## How to complete this task
Copy all lines containing the string "后面跟表名" from the records below.
[[ Data supplied, beginning ]]
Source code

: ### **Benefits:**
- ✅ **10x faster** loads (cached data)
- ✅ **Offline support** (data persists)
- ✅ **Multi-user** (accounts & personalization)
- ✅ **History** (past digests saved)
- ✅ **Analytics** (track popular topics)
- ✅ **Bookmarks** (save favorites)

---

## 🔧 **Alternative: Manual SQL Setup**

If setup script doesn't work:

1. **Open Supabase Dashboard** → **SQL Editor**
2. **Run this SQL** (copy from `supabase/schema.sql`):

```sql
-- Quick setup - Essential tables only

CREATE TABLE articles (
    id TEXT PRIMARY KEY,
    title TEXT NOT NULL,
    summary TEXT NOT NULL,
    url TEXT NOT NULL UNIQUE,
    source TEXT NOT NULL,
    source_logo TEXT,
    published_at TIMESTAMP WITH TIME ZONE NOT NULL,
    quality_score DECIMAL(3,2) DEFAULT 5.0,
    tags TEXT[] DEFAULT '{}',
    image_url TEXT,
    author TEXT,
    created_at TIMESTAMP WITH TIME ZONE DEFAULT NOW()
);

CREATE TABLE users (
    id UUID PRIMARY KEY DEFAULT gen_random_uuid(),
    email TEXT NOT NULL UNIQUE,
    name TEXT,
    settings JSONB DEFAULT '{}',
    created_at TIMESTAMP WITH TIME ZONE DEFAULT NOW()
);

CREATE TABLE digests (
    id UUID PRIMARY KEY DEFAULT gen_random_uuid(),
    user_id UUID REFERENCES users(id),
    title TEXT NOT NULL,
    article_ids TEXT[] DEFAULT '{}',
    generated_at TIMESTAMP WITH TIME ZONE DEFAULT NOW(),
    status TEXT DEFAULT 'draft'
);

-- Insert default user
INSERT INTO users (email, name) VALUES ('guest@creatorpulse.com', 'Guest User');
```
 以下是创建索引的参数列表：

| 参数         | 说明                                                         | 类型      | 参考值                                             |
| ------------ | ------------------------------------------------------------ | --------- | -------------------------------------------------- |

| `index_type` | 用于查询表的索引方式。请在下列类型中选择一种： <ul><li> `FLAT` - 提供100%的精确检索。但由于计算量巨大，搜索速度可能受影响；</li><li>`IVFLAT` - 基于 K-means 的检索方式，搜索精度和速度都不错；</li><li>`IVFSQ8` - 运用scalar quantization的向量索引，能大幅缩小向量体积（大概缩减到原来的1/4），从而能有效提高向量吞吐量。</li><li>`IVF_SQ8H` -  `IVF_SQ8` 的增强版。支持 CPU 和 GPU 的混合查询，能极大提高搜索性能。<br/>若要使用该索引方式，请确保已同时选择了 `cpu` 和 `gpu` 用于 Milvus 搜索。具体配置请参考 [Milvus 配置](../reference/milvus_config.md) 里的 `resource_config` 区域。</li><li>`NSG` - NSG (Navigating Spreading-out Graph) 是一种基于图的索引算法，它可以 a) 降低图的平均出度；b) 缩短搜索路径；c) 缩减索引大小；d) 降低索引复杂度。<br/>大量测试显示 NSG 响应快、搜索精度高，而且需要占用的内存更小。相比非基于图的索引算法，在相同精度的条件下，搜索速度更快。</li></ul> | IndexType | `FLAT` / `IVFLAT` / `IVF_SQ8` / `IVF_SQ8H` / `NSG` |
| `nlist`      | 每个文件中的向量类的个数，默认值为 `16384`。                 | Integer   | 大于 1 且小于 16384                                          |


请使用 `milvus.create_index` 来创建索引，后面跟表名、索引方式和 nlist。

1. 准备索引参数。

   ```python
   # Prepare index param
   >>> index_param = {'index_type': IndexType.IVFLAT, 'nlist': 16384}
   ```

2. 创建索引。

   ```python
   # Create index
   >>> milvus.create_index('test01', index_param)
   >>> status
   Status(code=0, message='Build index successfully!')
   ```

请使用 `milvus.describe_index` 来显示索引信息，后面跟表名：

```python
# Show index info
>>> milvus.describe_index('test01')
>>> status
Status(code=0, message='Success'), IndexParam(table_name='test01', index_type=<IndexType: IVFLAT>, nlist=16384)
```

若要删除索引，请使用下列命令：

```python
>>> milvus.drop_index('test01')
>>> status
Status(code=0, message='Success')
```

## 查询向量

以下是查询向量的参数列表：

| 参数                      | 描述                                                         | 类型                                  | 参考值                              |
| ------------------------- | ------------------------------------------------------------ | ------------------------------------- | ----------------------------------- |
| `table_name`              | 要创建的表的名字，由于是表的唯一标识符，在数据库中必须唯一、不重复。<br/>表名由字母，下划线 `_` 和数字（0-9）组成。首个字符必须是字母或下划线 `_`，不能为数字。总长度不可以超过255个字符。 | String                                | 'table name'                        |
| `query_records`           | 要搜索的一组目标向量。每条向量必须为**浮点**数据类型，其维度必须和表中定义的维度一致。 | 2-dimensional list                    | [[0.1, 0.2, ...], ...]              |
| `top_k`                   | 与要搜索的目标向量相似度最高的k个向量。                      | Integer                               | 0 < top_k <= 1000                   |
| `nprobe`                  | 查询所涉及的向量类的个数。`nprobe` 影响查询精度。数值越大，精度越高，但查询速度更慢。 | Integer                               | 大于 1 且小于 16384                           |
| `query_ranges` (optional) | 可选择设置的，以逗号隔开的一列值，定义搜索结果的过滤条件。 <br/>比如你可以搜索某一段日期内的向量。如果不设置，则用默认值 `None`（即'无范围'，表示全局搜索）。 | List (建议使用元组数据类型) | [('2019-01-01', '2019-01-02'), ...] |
[[ Data supplied, end ]]
## Expected answer
请使用 `milvus.create_index` 来创建索引，后面跟表名、索引方式和 nlist。
请使用 `milvus.describe_index` 来显示索引信息，后面跟表名：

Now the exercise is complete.